§ **What is expected**
Please reproduce word for word the lines that run from the very first one through the line containing "faaliyetlere de büyük katkı sağlayacak.", with that final line included.
Start of Block
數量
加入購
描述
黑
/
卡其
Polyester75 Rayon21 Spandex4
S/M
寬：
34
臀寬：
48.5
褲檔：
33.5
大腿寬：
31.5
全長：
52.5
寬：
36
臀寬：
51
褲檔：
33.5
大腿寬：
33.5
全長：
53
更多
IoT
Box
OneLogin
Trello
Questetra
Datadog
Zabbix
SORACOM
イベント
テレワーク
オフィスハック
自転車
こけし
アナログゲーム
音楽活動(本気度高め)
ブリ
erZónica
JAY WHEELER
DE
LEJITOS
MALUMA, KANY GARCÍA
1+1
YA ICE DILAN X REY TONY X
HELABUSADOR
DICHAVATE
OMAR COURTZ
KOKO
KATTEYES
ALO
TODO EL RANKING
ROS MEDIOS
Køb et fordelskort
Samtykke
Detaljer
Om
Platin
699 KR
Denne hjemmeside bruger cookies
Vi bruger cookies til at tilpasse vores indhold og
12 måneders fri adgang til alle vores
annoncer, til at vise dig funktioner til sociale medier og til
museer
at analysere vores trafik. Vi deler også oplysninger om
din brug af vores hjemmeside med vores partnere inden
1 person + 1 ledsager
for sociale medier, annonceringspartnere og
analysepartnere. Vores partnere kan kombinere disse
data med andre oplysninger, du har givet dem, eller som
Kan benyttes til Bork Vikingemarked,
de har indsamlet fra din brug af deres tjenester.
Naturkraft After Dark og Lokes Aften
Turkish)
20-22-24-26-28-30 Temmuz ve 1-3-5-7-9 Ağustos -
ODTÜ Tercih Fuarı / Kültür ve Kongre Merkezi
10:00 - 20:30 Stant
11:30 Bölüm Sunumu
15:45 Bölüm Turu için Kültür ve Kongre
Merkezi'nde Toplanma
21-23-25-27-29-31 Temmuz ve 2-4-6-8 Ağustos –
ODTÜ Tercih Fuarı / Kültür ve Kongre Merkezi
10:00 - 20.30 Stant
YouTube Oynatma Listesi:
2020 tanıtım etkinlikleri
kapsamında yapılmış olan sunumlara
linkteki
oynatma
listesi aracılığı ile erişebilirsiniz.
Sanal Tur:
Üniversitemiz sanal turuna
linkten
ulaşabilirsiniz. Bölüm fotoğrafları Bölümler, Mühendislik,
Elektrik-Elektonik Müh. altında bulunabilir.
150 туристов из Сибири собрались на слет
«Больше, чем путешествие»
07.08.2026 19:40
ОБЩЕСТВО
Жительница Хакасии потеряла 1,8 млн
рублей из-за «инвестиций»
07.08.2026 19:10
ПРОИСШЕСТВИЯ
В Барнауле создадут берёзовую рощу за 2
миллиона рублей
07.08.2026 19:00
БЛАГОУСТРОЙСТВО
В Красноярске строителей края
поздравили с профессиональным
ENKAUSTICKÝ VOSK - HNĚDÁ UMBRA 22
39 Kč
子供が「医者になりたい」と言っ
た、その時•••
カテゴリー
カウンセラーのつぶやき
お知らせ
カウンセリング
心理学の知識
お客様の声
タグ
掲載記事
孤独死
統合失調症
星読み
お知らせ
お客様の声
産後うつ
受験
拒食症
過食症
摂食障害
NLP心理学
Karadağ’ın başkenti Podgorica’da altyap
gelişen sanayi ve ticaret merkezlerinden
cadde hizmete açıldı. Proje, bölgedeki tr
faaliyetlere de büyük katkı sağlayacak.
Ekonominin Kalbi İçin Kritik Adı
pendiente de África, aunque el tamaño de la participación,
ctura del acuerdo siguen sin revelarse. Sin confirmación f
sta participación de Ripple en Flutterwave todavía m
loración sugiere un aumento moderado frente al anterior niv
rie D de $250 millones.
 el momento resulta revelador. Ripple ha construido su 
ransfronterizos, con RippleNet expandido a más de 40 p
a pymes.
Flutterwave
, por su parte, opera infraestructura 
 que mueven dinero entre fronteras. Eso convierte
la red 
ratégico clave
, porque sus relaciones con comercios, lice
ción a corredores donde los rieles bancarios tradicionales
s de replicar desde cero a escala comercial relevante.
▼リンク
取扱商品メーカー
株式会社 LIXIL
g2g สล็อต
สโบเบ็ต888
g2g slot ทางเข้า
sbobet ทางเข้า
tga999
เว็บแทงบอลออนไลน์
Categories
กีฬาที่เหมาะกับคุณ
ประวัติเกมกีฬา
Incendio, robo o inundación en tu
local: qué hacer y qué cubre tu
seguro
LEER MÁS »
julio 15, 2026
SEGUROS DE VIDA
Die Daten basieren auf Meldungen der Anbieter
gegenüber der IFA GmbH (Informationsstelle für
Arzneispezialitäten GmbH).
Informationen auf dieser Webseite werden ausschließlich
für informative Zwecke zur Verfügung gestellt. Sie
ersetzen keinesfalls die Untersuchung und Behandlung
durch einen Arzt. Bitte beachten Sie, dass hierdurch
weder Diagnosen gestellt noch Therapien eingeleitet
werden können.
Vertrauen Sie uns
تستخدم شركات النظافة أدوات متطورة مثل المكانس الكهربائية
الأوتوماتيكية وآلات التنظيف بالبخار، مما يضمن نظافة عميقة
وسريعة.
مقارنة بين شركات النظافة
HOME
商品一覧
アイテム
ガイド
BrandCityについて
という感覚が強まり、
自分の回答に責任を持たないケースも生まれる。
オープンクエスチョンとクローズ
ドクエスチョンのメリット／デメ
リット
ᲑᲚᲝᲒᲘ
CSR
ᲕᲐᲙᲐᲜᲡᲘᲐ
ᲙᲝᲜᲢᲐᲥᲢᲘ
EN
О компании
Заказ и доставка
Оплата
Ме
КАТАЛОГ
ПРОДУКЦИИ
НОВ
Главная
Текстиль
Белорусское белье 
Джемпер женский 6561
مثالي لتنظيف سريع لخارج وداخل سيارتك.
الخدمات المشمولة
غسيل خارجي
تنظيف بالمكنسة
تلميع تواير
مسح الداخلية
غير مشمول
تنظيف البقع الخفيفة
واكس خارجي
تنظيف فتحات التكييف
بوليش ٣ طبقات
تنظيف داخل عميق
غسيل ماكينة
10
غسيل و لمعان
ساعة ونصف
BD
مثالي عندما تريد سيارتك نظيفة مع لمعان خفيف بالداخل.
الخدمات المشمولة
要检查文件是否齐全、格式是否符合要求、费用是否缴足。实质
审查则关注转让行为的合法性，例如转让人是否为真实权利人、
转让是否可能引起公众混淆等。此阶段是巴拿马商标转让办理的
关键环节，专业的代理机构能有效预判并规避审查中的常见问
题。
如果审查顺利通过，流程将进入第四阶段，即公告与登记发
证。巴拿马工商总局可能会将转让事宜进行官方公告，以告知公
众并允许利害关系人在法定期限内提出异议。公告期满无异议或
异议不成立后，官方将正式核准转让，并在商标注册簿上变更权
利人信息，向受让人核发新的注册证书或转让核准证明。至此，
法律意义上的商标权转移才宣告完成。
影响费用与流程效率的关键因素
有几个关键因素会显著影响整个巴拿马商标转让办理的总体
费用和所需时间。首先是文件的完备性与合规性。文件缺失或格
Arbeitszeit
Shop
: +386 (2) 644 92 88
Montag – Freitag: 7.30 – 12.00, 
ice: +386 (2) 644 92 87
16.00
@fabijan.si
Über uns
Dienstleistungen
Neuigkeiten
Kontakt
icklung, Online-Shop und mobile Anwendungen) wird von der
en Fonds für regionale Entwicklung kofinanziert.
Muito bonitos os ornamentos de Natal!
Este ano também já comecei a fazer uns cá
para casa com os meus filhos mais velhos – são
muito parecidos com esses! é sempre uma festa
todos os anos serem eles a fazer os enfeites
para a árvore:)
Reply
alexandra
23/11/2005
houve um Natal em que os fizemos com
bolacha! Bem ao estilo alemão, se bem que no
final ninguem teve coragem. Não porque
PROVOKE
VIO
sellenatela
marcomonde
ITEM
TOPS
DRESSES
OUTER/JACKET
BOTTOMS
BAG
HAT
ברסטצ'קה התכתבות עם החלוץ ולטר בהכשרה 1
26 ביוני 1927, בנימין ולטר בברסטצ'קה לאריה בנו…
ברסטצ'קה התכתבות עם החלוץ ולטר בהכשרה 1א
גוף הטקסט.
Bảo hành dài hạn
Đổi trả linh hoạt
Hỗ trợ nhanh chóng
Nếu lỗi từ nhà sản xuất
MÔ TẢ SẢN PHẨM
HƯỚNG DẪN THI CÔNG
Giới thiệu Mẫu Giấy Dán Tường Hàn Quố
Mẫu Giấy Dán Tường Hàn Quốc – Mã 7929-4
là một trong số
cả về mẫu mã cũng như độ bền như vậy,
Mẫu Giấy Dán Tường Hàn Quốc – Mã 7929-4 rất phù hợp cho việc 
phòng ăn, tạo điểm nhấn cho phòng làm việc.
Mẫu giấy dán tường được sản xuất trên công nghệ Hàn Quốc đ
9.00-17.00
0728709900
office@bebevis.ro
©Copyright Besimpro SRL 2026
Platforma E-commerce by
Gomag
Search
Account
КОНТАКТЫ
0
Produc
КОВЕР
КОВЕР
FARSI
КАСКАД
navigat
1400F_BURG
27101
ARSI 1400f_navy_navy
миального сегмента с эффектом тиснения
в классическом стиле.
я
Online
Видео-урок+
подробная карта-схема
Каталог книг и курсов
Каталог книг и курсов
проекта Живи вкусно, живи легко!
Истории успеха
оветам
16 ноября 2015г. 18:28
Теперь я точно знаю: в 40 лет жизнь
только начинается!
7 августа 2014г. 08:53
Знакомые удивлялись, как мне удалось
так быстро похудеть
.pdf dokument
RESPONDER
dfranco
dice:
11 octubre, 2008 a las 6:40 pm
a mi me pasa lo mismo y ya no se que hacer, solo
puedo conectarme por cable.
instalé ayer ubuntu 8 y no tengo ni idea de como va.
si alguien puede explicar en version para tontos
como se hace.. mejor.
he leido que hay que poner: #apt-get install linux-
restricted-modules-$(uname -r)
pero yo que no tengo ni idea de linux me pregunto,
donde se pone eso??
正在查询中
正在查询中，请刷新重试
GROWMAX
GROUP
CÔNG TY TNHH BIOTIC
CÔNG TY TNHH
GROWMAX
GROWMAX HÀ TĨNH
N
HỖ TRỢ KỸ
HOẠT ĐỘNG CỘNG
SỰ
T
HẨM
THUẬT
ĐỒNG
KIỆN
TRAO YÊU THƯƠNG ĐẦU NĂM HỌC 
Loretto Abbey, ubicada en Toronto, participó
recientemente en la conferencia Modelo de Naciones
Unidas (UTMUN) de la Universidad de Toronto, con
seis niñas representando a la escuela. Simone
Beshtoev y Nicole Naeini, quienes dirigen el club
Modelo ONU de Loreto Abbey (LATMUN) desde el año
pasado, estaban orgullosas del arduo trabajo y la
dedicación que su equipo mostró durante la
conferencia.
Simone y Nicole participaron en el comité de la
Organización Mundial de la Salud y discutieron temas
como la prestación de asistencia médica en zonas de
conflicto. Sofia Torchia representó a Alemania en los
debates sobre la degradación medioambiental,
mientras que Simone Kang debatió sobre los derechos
End of Block
§ **Exercise output**
數量
加入購
描述
黑
/
卡其
Polyester75 Rayon21 Spandex4
S/M
寬：
34
臀寬：
48.5
褲檔：
33.5
大腿寬：
31.5
全長：
52.5
寬：
36
臀寬：
51
褲檔：
33.5
大腿寬：
33.5
全長：
53
更多
IoT
Box
OneLogin
Trello
Questetra
Datadog
Zabbix
SORACOM
イベント
テレワーク
オフィスハック
自転車
こけし
アナログゲーム
音楽活動(本気度高め)
ブリ
erZónica
JAY WHEELER
DE
LEJITOS
MALUMA, KANY GARCÍA
1+1
YA ICE DILAN X REY TONY X
HELABUSADOR
DICHAVATE
OMAR COURTZ
KOKO
KATTEYES
ALO
TODO EL RANKING
ROS MEDIOS
Køb et fordelskort
Samtykke
Detaljer
Om
Platin
699 KR
Denne hjemmeside bruger cookies
Vi bruger cookies til at tilpasse vores indhold og
12 måneders fri adgang til alle vores
annoncer, til at vise dig funktioner til sociale medier og til
museer
at analysere vores trafik. Vi deler også oplysninger om
din brug af vores hjemmeside med vores partnere inden
1 person + 1 ledsager
for sociale medier, annonceringspartnere og
analysepartnere. Vores partnere kan kombinere disse
data med andre oplysninger, du har givet dem, eller som
Kan benyttes til Bork Vikingemarked,
de har indsamlet fra din brug af deres tjenester.
Naturkraft After Dark og Lokes Aften
Turkish)
20-22-24-26-28-30 Temmuz ve 1-3-5-7-9 Ağustos -
ODTÜ Tercih Fuarı / Kültür ve Kongre Merkezi
10:00 - 20:30 Stant
11:30 Bölüm Sunumu
15:45 Bölüm Turu için Kültür ve Kongre
Merkezi'nde Toplanma
21-23-25-27-29-31 Temmuz ve 2-4-6-8 Ağustos –
ODTÜ Tercih Fuarı / Kültür ve Kongre Merkezi
10:00 - 20.30 Stant
YouTube Oynatma Listesi:
2020 tanıtım etkinlikleri
kapsamında yapılmış olan sunumlara
linkteki
oynatma
listesi aracılığı ile erişebilirsiniz.
Sanal Tur:
Üniversitemiz sanal turuna
linkten
ulaşabilirsiniz. Bölüm fotoğrafları Bölümler, Mühendislik,
Elektrik-Elektonik Müh. altında bulunabilir.
150 туристов из Сибири собрались на слет
«Больше, чем путешествие»
07.08.2026 19:40
ОБЩЕСТВО
Жительница Хакасии потеряла 1,8 млн
рублей из-за «инвестиций»
07.08.2026 19:10
ПРОИСШЕСТВИЯ
В Барнауле создадут берёзовую рощу за 2
миллиона рублей
07.08.2026 19:00
БЛАГОУСТРОЙСТВО
В Красноярске строителей края
поздравили с профессиональным
ENKAUSTICKÝ VOSK - HNĚDÁ UMBRA 22
39 Kč
子供が「医者になりたい」と言っ
た、その時•••
カテゴリー
カウンセラーのつぶやき
お知らせ
カウンセリング
心理学の知識
お客様の声
タグ
掲載記事
孤独死
統合失調症
星読み
お知らせ
お客様の声
産後うつ
受験
拒食症
過食症
摂食障害
NLP心理学
Karadağ’ın başkenti Podgorica’da altyap
gelişen sanayi ve ticaret merkezlerinden
cadde hizmete açıldı. Proje, bölgedeki tr
faaliyetlere de büyük katkı sağlayacak.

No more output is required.